Chromosome 19 miRNAs are one of the largest clusters ever reported and expressed at a high level in the placenta.23 It is not entirely surprising then to find them expressed at a high level in tumors associated with vessel formation. The rationale for why chromosome 19 miRNA are found at such a high level in angiosarcomas is beyond the scope of this paper. However, their expression in the placenta and in angiosarcoma is consistent with a potential role in regulating vessel growth, which may allow the sarcoma to grow unchecked.

One of the tumors labeled as MFH showed a high level of expression of miRNA specific to angiosarcoma. It is likely that this may represent an angiosarcoma mislabeled in the database. Owing to the complexity of sarcomas, molecular diagnostic separation through miRNA expression levels of tumors with similar histological indicators is an important next step in this study.

Both unsupervised hierarchical clustering and the statistical analyses show that unique patterns exist in the miRNA expression profiles obtained from various sarcoma types. The unsupervised hierarchical clustering patterns suggest (1) that additional molecular subtypes as defined by miRNA expression patterns may exist for several of the sarcoma types currently defined as single diagnostic entity based on histological features, and (2) that some of the sarcoma specimens may be misdiagnosed, which need further molecular diagnostic verifications. Further understanding of the relationship of these molecularly defined subtypes with patient treatment and outcomes is an important next step of this study.
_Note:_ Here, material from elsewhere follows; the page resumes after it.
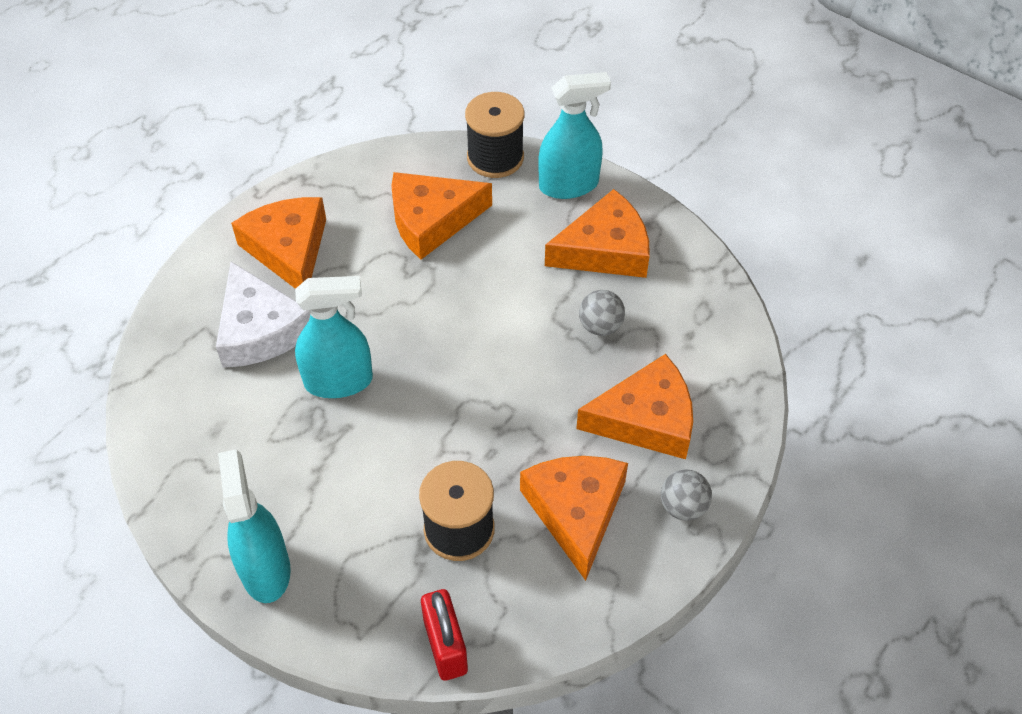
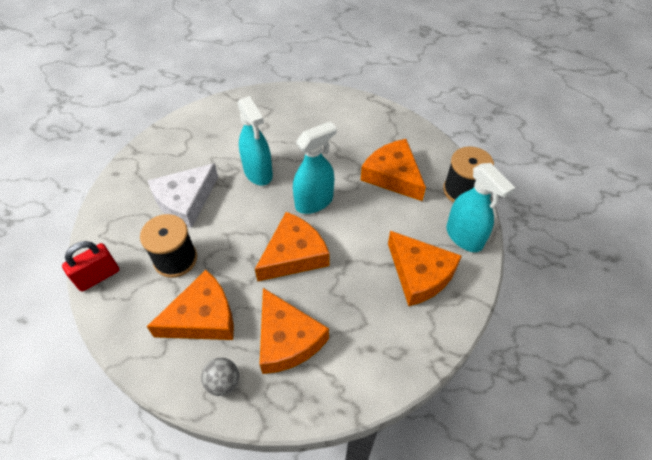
camera: 70 degrees right, 0 degrees up
(260, 329) = (279, 130): white cheese -> white cheese (185, 201)
(265, 569) = (132, 183): turquoise spray bottle -> turquoise spray bottle (314, 202)
(288, 249) = (338, 122): orange cheese -> orange cheese (294, 254)
(600, 326) = (353, 290): grey ball -> none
We are currently working toward the understanding of the biological relevance of these expression patterns to sarcomagenesis. For instance, in osteosarcomas, we noticed significant downregulation of miRNAs, which were associated with chromosome 14 (Venugopal Thayanithy, unpublished observation), whereas in rhabdomyosarcomas, we observed differential expression of miRNA involved in muscle differentiation (Aaron L. Sarver, unpublished). In both these sarcomas, mRNA profiles obtained from identical tumors show tight correlations with the miRNA profiles.
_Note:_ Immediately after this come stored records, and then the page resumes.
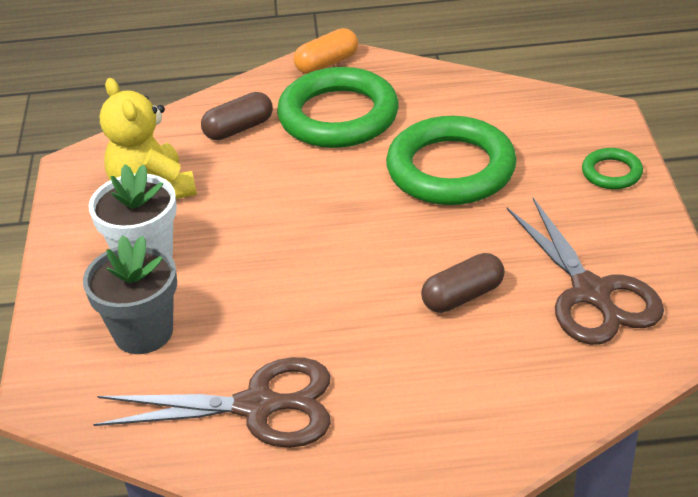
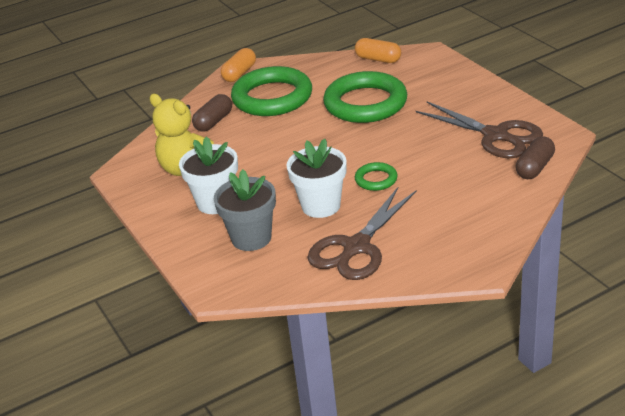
camera: 25 degrees left, 5 degrees down
(258, 406) = (356, 247): brown scissors -> brown scissors turned 150 degrees clockwise
(266, 317) = (321, 206): none -> white flower pot
(463, 296) = (427, 159): brown capsule -> brown capsule (535, 168)
(523, 101) = (378, 59): none -> orange capsule
(611, 173) = (458, 78): green ring -> green ring (376, 179)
In conclusion, we have compiled a comprehensive miRNA expression database for a variety of human sarcoma types. We believe this database will be a valuable resource for the academic community working on sarcoma and other tumor types, and should allow users to identify and develop novel biomarkers for various sarcoma types. In addition, our database should allow researchers in the solid tumor community (breast, colon and prostate) to determine the specificity of their potential miRNA biomarkers at early stages of research and better understand the common mechanisms of tumorigenesis in a wide variety of samples. Improved understanding of the molecular basis underlying sarcomagenesis will hasten the identification of novel therapeutic targets and decipher the signaling pathways that are affected in these sets of tumors. In the future, we will expand this resource to incorporate miRNA expression data from various sarcoma mouse models, which will promote comparative genomic studies by allowing the direct comparison of human tumor tissue data with mouse tumor tissue data to identify the most relevant mouse models for studying human sarcoma biology and treatment.